Beginning with 2003 diagnoses, the CoC FORDS2 redefined some treatment fields and added others. Some new and redefined data fields along with dates of treatment are required by NPCR. For the 2003 and forward diagnosis years, NPCR requires the collection of first course of treatment data items when available and requires the submission of the NPCR-required surgery data items. NPCR uses the same codes as CoC FORDS, but does not collect all the data fields. See the list of data items (Chapter VIII) that NPCR registries collect.

SEER will use the same codes as the CoC FORDS but may not collect all of the fields. For example, SEER areas will not collect Rad--Treatment Volume. See the list of data items (Chapter VIII) that SEER areas collect and that SEER requires the SEER registries to transmit to NCI. SEER areas will use the fields Rad--Regional RX Modality [1570] and Rad--Boost Rx Modality (3200) from CoC hospitals to complete RX Summ--Radiation [1360].

RX Summ--Rad to CNS [1370]

This item is maintained in the transmission file for use with historic data. CoC discontinued collection of the item for cases diagnosed on or after January 1, 1996, and SEER discontinued collecting it for tumors diagnosed beginning in 1998. Both organizations instructed coders to record radiation to the central nervous system following those dates as radiation. SEER retains the codes for earlier cases and also converts the data into an appropriate radiation field. The item is no longer supported in any form by CoC.

Time Period for First Course of Treatment [1260, 1270, 1500]

SEER and CoC have historically defined first course treatment differently. The differences affect representation of the date first course treatment begins and the instructions for determining what constitutes first course treatment.

The NAACCR record layout provides two data items that indicate the date of the start of the first course of treatment: Date 1st CRS RX CoC [1270] as defined by CoC, and Date Initial RX SEER [1260] as defined by SEER. The difference between these two definitions is that CoC defines the date the physician decides not to treat the patient as the date of initial treatment, while SEER considers such a decision to be no treatment and the date field is left blank, and the corresponding date flag value is ‘11’.

The SEER and CoC definitions of treatment to be included as “first course” have become increasingly congruent, differing now primarily in their “fall-back” recommendations that apply when no treatment plan is recorded, no standard facility practice applies, no protocol applies, no physician is able to provide assistance, and no record of treatment failure or recurrence of disease is available.
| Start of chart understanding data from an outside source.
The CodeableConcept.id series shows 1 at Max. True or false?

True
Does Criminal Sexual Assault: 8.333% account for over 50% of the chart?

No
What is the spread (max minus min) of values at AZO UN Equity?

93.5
In that extreme instance, CoC recommends a 4-month cutoff for the beginning of first-course treatment, and SEER applies a 1-year cutoff for completion of first course of therapy.
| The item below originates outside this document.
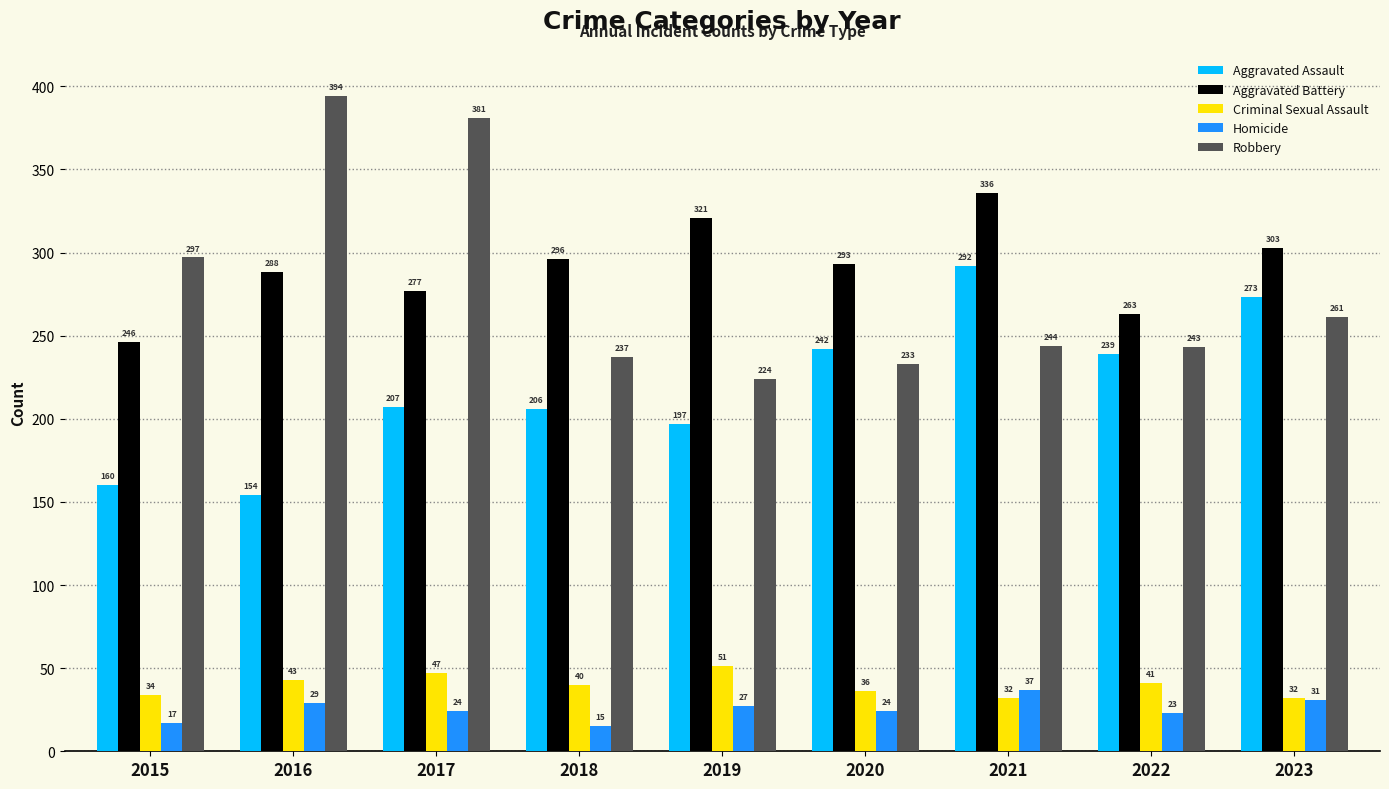

The value of Robbery at 2019 is 224. True or false?

True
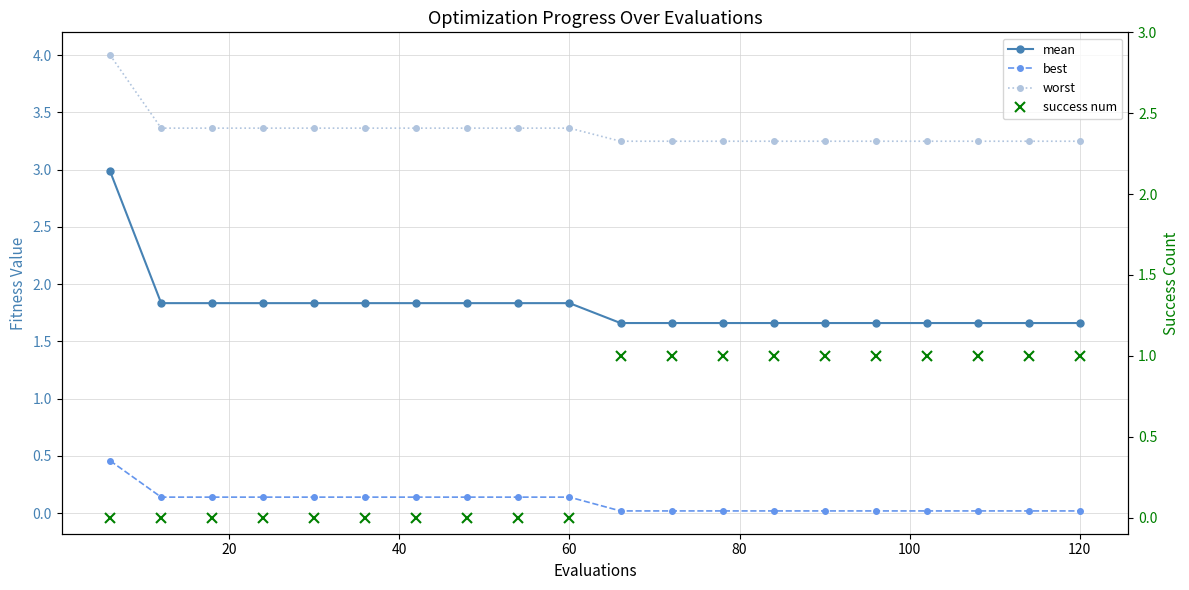

What is the value of the worst point at the 19th from the left?

3.2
Users of historical treatment data should be aware that the definitions of “first course” have changed over time and have been disjointed in the past. The applicable coding manuals and standard-setting organizations should be consulted for specifics.

Users of treatment data also should be aware that registries differ in the amount of treatment data collected in terms of the types of treatment included, non-hospital treatment locations surveyed, items covered (see the previous section), and the use of all codes provided for each item. Thus, treatment data are likely to be inconsistent among registries and to have varying levels of completeness, especially for treatment given in physicians’ offices or other non-hospital settings.

Vital Status [1760]

Both SEER and CoC use code 1 in this field to indicate that the patient is alive. However, these programs use codes 4 and 0, respectively, to indicate that the patient is dead. Both programs have long-standing historical reasons to retain their coding. No agreement has been reached on this data item.

Canadian Data

The NAACCR data standards adopted thus far do not adequately deal with data from places outside the United States. Changes have been made to accommodate postal codes, standard abbreviations for provinces/territories, and other fields in the Canadian data set. A CCCR column has been added to the Required Status Table and future versions of this document will review and increasingly incorporate standards established for Canadian cancer registries.